Region annotation records
================
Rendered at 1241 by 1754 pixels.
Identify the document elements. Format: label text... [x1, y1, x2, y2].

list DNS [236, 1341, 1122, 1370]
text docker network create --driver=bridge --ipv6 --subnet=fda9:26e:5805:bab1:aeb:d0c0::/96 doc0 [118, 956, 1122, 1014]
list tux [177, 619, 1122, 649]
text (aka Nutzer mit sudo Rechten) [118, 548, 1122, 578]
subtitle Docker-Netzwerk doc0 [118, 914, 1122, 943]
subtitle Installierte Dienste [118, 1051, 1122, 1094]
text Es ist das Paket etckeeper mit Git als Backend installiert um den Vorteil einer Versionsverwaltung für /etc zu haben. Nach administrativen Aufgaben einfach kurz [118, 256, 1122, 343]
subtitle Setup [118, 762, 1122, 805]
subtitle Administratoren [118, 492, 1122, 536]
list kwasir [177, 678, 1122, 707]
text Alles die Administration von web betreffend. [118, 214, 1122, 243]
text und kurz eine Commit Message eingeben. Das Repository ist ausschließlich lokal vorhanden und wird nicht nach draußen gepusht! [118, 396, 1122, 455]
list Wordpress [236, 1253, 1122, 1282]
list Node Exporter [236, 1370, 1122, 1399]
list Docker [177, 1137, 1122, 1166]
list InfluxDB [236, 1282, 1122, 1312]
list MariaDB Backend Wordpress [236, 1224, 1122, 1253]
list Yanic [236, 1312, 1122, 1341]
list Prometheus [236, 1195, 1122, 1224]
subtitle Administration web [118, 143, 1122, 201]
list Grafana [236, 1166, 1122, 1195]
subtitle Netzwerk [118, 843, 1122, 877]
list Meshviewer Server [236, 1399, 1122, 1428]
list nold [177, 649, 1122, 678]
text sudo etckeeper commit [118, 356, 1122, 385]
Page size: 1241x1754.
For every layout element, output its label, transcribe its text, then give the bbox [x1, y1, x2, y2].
================
Exercise task ::
Starting at the first line of the listing and ending at the line containing "list Prometheus [236, 1195, 1122, 1224]", reproduce those lines with "document elements" switched to "page elements" and everything else unchanged.

Final answer ::
Rendered at 1241 by 1754 pixels.
Identify the page elements. Format: label text... [x1, y1, x2, y2].

list DNS [236, 1341, 1122, 1370]
text docker network create --driver=bridge --ipv6 --subnet=fda9:26e:5805:bab1:aeb:d0c0::/96 doc0 [118, 956, 1122, 1014]
list tux [177, 619, 1122, 649]
text (aka Nutzer mit sudo Rechten) [118, 548, 1122, 578]
subtitle Docker-Netzwerk doc0 [118, 914, 1122, 943]
subtitle Installierte Dienste [118, 1051, 1122, 1094]
text Es ist das Paket etckeeper mit Git als Backend installiert um den Vorteil einer Versionsverwaltung für /etc zu haben. Nach administrativen Aufgaben einfach kurz [118, 256, 1122, 343]
subtitle Setup [118, 762, 1122, 805]
subtitle Administratoren [118, 492, 1122, 536]
list kwasir [177, 678, 1122, 707]
text Alles die Administration von web betreffend. [118, 214, 1122, 243]
text und kurz eine Commit Message eingeben. Das Repository ist ausschließlich lokal vorhanden und wird nicht nach draußen gepusht! [118, 396, 1122, 455]
list Wordpress [236, 1253, 1122, 1282]
list Node Exporter [236, 1370, 1122, 1399]
list Docker [177, 1137, 1122, 1166]
list InfluxDB [236, 1282, 1122, 1312]
list MariaDB Backend Wordpress [236, 1224, 1122, 1253]
list Yanic [236, 1312, 1122, 1341]
list Prometheus [236, 1195, 1122, 1224]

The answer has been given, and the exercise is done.